Storen had an ulner collateral ligament reconstruction – better known as Tommy John surgery — on his right elbow after pitching with Cincinnati in 2017 and sat out all of 2018.

“There is a big difference rehabbing under a team control and rehabbing on your own,” Storen said. “I had blisters issues and it didn’t work out with Kansas City (in 2019). I pitched well with Philadelphia in spring training (in 2020) when COVID hit. That changed all the roster construction and they released (me). I kept training but I knew my heart wasn’t really in it anymore. I have to be all in. From a pitching side of things, I wasn’t nearly as good as I used to be and that’s not fun. I’d always tell people I was never great about playing baseball as a business. I was good about playing for the right reasons.

“It was a job, but I never treated it like one. It was getting to the point it started to feel like a job.”

A Field of Dreams whiskey mission

Drew Storen said he always told people he would be done playing in the majors when he had an answer for what he wanted to do.

CIZ COVER 0628 Drew Storen pic 4He came up with the idea about six years ago to create a Field of Dreams whiskey.

“I luckily get to mesh some of my favorite things,” Storen said. “Baseball, (and) I was always collected bourbon, and storytelling. It’s kind of a perfect storm with the new project. Our goal is to get it out by the (Field of Dreams) game (Aug. 11), and then we’ll have bottle releases for next year. The unique factor of what our brand is versus other ones is our ingredient is the brand. We don’t have the luxury of going to a big distillery and using some of their juices and put our own label on it. We are taking every kernel of corn from the movie site in Iowa.”

One of Storen’s partners is former Washington Nationals teammate Tyler Clippard. He also expects former Brownsburg teammate and White Sox pitcher Lance Lynn to be involved, along with other former MLB teammates. Storen is in charge of getting it off the ground.

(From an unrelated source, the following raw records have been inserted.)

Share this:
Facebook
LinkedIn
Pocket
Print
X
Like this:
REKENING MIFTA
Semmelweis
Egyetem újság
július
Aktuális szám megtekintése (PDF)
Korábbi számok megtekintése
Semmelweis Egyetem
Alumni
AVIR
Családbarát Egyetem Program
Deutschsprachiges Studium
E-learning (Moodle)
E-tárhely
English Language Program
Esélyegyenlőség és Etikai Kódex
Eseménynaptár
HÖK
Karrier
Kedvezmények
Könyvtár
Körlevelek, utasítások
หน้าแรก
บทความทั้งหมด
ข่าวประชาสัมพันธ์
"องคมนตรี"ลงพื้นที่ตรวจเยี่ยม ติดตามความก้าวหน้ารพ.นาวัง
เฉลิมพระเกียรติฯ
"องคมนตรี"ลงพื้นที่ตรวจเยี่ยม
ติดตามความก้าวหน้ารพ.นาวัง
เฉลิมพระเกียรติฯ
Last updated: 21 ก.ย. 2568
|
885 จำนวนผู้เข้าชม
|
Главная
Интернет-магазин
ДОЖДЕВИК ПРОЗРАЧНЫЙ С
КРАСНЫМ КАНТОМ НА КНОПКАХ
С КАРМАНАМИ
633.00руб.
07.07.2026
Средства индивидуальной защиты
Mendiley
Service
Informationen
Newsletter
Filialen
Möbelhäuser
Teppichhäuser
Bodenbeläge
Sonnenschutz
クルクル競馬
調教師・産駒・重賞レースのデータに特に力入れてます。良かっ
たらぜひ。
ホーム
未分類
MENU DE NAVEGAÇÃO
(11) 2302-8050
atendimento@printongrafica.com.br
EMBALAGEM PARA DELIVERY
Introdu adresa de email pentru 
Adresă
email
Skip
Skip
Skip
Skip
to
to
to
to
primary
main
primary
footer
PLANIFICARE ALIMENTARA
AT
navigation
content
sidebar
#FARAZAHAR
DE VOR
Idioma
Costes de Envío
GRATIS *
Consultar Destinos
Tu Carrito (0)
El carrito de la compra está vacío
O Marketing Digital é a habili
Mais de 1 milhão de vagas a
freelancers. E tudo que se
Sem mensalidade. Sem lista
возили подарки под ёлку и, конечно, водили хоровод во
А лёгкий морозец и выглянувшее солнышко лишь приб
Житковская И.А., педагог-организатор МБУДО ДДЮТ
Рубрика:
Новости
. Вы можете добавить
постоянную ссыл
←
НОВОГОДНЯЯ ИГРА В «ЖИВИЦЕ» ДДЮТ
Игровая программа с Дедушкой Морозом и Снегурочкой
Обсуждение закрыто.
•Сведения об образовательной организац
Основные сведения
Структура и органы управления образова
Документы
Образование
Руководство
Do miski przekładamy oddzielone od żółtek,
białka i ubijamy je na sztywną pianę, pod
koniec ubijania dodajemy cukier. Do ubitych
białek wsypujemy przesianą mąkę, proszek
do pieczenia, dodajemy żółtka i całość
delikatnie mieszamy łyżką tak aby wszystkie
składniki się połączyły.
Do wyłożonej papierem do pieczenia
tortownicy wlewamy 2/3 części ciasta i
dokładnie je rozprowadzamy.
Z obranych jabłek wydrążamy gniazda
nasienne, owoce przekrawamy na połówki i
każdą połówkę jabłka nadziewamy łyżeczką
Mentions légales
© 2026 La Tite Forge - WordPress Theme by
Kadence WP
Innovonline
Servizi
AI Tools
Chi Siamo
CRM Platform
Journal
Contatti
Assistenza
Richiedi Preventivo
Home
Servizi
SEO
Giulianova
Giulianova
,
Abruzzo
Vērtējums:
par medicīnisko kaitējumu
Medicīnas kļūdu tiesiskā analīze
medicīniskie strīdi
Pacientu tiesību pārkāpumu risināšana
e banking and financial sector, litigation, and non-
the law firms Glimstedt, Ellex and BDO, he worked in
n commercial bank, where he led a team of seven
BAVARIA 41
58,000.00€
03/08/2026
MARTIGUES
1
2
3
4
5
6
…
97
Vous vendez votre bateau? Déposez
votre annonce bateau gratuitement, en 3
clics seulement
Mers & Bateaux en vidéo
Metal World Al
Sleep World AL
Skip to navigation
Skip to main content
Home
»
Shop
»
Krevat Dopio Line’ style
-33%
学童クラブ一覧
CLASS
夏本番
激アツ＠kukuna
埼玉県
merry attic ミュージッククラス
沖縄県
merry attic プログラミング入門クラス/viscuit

Storen said he first began discussing the idea for Field of Dreams whiskey with Andy Keller, a friend from Brownsburg High School, who helped Storen build his bourbon collection.

“We were on a road trip (and) we were talking about the different bottles we found,” he said. “I said, ‘I find I’m paying for stories and that’s what a lot of bourbon is.’ We were spit-balling ideas that if we made our own bourbon, what story would it tell? That’s when I came up with the main ingredient in whiskey is corn. What is the most famous cornfield in the world, Field of Dreams. We saw a parallel of whiskey numbers with baseball numbers and tell stories for the baseball fan. I never had anyone say it’s a stupid idea and it’s never going to work.”